# [Electronics] Pulse triggered relay/switch



## ste2425 (May 31, 2013)

Ive started this here as it's electronics related even if the application is not for computers.

*Back story don't need to read.*
Basically its late and my minds been left to wander and ive thought up a method of implementing a crude but should be effective method of creating an alarm for my car. Due to it having remote central locking but not running on a CANbus system (a digital method of communicating between devices in the vehicle) I cannot simply buy a CANbus alarm add-on module. So my central locking works by two wires going to each motor, one goes high and the other low to lock and swaps to unlock. My idea is some form of relay, ill call this relay X, that is triggered by these two wires and holds its state. This is in-line with the battery, relay X, door switches or ignition and car horn in that order. So when the car is locked relay X is activated creating a circuit. But the circuit is only complete when either the ignition or door switches are activated sounding the horn. When the car is unlocked relay X breaks this circuit regardless of if the ignition or doors switches are activated so the horn wont be sounded.

*Problem*
I need some form of relay that will switch on from a pulse from one input and will then stay activated and will then turn off from a pulse from either that same input or a separate one. It will be running from a 12v car battery and so will not need to consume power when its on or off, unlike a conventional car relay which will consume power as long as the relay is activated. So basically its some form of switch that doesn't need a constant input to activate but a pulse to turn on the a separate pulse to turn off.

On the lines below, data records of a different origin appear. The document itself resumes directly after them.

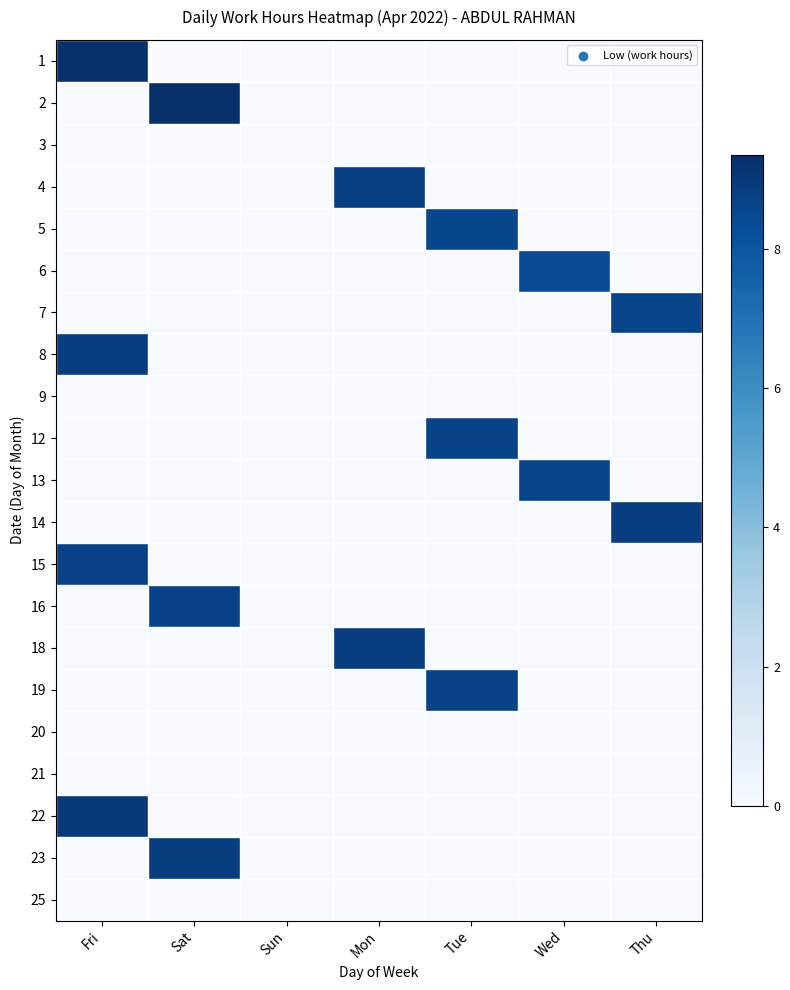

Which series has the largest total across all categories?

2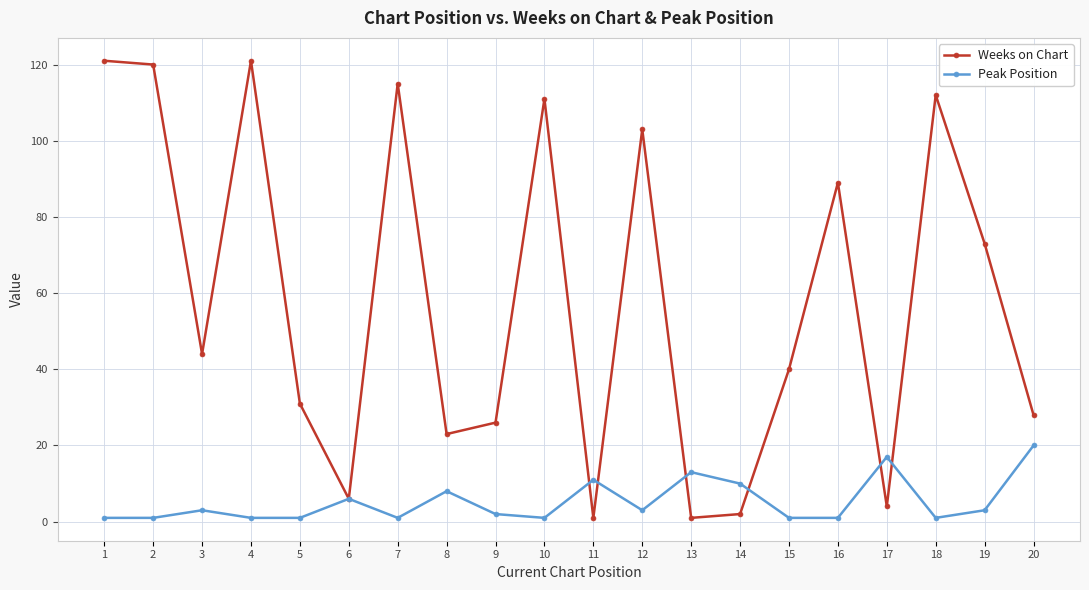

How many lines are shown in the chart?

2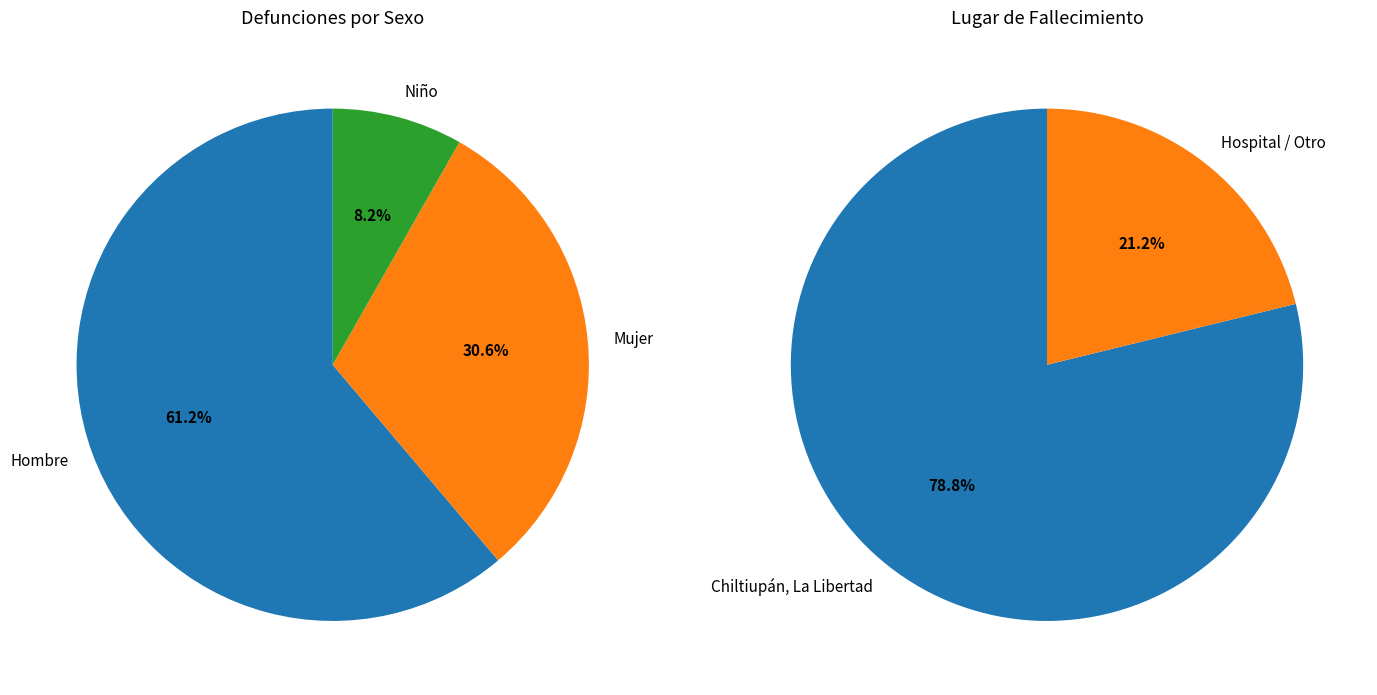

To the nearest percent, what portion does Niño represent?

8%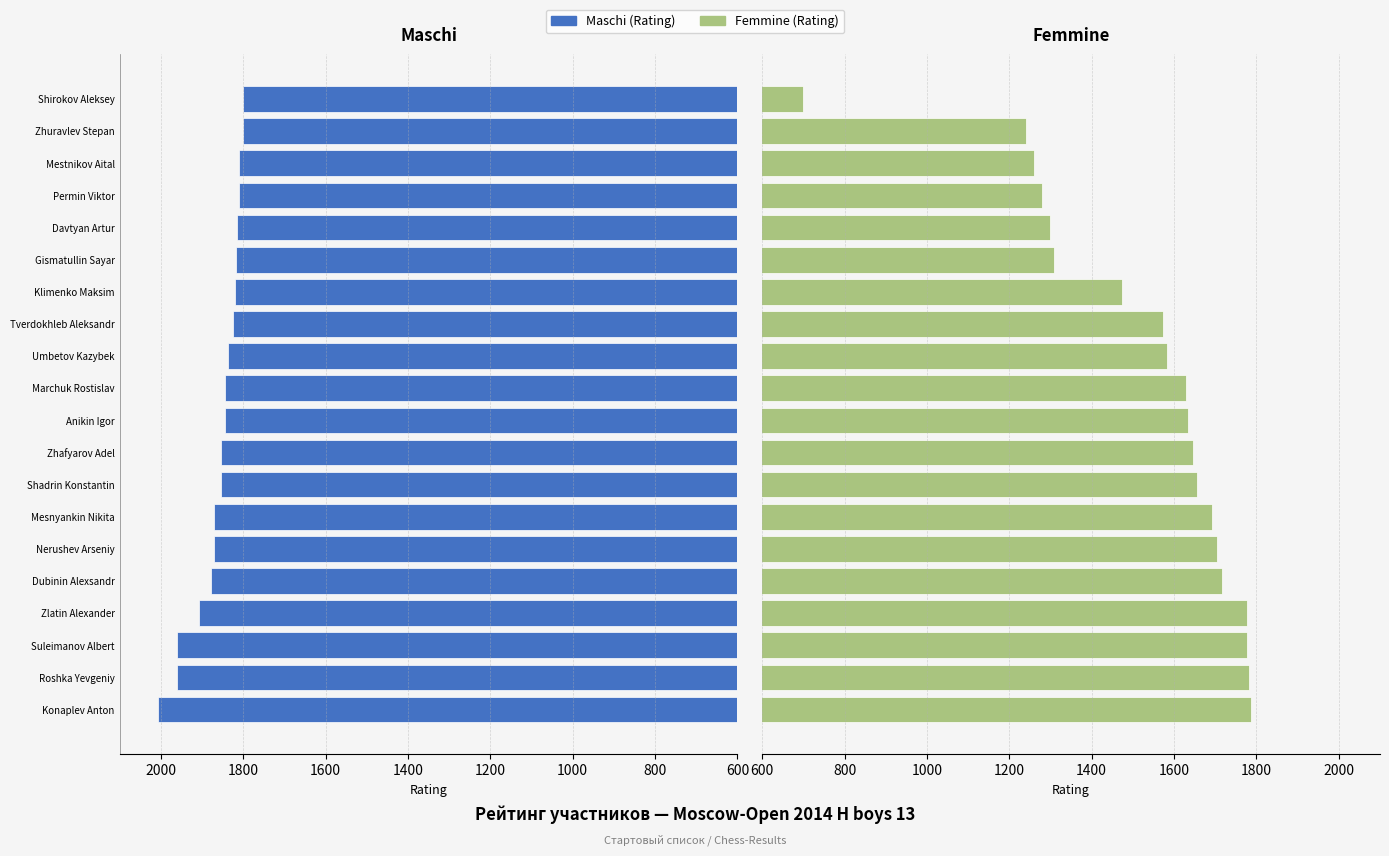

At how many categories does at least one series exceed 1978?

1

I hope this makes sense and you guys n gals don't mind helping even if its not computer related. If you need any more info on what im doing with or what it is im actually after just ask. 

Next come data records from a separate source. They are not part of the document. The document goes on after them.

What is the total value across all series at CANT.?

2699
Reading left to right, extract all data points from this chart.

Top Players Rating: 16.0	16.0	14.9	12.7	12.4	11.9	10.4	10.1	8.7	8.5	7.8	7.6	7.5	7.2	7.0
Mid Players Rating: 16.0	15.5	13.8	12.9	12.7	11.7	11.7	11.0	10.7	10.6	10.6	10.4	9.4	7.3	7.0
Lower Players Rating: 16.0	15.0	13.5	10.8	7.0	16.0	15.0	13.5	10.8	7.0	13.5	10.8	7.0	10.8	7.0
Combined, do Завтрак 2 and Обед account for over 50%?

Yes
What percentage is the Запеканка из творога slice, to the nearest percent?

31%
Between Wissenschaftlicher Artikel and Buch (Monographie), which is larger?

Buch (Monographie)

Or is there a member on here with a great knowledge of this sort of stuff that id be best PM'ing them?

Thanks all.


----------



## TheoneandonlyMrK (May 31, 2013)

You can buy a relay like you want and its base from RS components for sure possibly maplin

Whilst im still not sure whats occourin your plans seam sound 

Most factory fitted central locking is an alarm afaik.??


----------



## 1freedude (May 31, 2013)

Old school relay...momentary switch activated by movement/position of the lock.  Not sure what the switch will do, but an idea


----------



## ste2425 (May 31, 2013)

1freedude said:


> Old school relay...momentary switch activated by movement/position of the lock.  Not sure what the switch will do, but an idea



the switch or ignition will be the trigger that will activate the horn. If the door is locked relay X will complete the circuit so that if the doors are opened whilst the vehicle is locked or the ignition started whilst the vehicle is locked it will complete the circuit and set off the horn. I then plan fit fit a flasher relay before the horn, same as for indicator lights so the horn beeps on and off.



theoneandonlymrk said:


> You can buy a relay like you want and its base from RS components for sure possibly maplin
> 
> Whilst im still not sure whats occourin your plans seam sound
> 
> Most factory fitted central locking is an alarm afaik.??



Great stuff ill have a look over there. Do they have a specific name?

Sadly no the alarm was an optional extra the original owner did feel they needed  I could try and find the original alarm module and its various gubbins but they quite hard to come by and expensive.

Edit:

Just realised ive used pic boards extensively on my uni course, for DSP though. Should be too hard to pick up an Arduino board for this, just needs to monitor a couple of inputs see if they are high or low and output to a few relays. Easy peasy


----------